WORK ITEM: Which lines of the material below contain the string "Utilisez"? Filter them out and copy each one, counting only matches with the same capitalization.

ENTRIES SUPPLIED:
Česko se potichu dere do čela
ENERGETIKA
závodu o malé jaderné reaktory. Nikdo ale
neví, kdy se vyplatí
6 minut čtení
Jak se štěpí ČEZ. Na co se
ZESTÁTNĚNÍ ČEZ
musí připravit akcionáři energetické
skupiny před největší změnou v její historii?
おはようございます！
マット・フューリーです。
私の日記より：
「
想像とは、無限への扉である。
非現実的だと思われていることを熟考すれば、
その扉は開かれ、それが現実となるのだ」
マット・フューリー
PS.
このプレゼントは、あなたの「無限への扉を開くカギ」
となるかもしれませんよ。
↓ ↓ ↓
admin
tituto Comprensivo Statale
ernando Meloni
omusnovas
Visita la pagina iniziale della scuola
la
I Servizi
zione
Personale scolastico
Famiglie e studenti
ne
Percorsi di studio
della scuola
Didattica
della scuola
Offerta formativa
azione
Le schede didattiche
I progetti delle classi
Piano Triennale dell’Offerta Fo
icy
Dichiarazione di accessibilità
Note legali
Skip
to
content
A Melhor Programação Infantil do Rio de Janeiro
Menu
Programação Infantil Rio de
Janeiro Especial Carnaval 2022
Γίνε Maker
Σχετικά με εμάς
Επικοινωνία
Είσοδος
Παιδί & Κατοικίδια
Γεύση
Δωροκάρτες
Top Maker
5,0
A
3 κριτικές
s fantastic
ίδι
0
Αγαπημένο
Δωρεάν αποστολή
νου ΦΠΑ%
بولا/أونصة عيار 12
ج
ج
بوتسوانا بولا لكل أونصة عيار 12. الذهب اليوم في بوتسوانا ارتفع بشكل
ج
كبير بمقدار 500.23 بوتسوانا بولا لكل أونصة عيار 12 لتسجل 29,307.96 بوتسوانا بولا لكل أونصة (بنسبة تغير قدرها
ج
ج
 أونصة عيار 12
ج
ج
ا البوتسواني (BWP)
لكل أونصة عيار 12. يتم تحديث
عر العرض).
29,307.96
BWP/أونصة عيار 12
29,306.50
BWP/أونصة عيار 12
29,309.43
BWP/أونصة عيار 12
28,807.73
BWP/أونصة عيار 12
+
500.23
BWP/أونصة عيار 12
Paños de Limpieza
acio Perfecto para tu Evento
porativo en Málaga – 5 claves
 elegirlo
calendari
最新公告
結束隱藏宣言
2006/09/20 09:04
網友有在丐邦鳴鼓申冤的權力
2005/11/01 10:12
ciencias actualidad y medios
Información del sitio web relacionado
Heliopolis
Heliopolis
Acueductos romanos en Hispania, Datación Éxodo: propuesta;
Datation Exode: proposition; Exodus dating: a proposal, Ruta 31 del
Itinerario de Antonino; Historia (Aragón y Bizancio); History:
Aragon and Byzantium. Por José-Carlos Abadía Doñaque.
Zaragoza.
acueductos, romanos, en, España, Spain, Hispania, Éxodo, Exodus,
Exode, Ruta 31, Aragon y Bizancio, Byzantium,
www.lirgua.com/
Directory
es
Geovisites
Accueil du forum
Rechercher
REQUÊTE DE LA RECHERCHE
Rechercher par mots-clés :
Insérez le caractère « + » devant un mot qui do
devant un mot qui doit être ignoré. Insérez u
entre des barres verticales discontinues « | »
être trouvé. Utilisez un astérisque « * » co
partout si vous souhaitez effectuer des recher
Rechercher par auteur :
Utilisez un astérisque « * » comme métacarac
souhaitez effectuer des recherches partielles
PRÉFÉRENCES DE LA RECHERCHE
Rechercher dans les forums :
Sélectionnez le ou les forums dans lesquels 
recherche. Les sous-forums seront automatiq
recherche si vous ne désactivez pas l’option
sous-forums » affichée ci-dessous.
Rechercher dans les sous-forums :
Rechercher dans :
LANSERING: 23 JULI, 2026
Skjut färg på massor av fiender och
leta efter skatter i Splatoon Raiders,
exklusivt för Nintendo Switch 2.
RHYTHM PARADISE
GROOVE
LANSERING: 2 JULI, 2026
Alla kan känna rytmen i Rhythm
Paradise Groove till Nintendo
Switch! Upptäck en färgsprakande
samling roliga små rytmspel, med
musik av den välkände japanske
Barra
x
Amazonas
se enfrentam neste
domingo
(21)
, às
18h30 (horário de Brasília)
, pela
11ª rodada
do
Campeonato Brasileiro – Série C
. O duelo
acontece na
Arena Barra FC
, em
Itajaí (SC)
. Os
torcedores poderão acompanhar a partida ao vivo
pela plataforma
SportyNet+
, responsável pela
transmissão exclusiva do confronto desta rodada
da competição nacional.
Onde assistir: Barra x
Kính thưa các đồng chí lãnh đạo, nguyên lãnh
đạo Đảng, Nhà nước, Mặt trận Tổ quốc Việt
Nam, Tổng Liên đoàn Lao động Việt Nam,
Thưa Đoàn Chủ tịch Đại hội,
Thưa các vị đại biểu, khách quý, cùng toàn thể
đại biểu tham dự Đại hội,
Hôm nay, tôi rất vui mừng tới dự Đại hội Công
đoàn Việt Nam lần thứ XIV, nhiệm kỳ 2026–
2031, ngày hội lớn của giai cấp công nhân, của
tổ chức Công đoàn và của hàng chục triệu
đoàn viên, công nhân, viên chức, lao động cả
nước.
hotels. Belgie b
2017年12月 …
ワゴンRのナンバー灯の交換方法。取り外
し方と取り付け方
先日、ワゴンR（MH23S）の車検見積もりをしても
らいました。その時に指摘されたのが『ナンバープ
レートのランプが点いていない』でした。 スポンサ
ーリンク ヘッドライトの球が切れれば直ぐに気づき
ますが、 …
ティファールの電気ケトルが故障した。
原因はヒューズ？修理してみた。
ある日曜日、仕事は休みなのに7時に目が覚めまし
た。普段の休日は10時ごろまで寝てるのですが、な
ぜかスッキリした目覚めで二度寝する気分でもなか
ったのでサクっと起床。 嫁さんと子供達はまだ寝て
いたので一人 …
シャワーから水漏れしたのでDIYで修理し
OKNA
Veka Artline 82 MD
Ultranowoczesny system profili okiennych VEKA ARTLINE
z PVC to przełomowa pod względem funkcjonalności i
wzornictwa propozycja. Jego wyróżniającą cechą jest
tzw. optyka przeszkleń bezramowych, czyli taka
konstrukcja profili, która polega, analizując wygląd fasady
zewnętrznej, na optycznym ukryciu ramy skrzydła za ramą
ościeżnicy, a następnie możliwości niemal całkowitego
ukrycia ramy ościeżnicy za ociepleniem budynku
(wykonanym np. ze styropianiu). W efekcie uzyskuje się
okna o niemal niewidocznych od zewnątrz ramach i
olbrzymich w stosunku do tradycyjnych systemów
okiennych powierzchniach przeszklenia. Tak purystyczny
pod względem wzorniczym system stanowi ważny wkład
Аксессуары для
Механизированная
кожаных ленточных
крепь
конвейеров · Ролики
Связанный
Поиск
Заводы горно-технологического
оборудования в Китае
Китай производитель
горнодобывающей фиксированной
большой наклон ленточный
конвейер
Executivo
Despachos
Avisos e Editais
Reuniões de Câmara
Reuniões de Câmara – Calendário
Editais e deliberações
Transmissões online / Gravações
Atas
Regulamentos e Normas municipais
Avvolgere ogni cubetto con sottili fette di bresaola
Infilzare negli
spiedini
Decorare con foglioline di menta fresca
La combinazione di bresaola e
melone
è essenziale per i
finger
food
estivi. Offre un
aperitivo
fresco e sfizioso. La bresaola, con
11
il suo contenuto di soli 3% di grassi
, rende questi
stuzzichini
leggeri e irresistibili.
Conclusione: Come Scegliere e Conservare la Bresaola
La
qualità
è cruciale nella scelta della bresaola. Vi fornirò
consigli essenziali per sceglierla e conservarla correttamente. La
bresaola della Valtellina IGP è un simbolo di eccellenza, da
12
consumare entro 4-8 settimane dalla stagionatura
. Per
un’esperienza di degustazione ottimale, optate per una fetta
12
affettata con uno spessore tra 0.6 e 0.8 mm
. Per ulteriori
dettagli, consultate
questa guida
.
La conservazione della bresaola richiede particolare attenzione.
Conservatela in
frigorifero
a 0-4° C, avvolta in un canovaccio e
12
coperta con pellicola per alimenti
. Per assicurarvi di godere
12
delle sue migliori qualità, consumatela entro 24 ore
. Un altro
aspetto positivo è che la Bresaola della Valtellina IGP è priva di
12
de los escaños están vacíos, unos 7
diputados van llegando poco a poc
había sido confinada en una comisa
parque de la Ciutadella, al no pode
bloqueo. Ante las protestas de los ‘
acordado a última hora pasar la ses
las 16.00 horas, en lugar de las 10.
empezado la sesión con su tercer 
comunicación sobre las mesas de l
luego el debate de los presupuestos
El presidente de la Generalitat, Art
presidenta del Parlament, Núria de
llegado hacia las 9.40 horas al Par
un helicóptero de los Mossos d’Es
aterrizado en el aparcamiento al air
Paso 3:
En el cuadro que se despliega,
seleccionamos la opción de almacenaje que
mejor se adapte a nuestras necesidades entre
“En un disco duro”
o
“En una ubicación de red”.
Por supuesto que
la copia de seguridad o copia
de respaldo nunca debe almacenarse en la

EXERCISE OUTPUT:
être trouvé. Utilisez un astérisque « * » co
Utilisez un astérisque « * » comme métacarac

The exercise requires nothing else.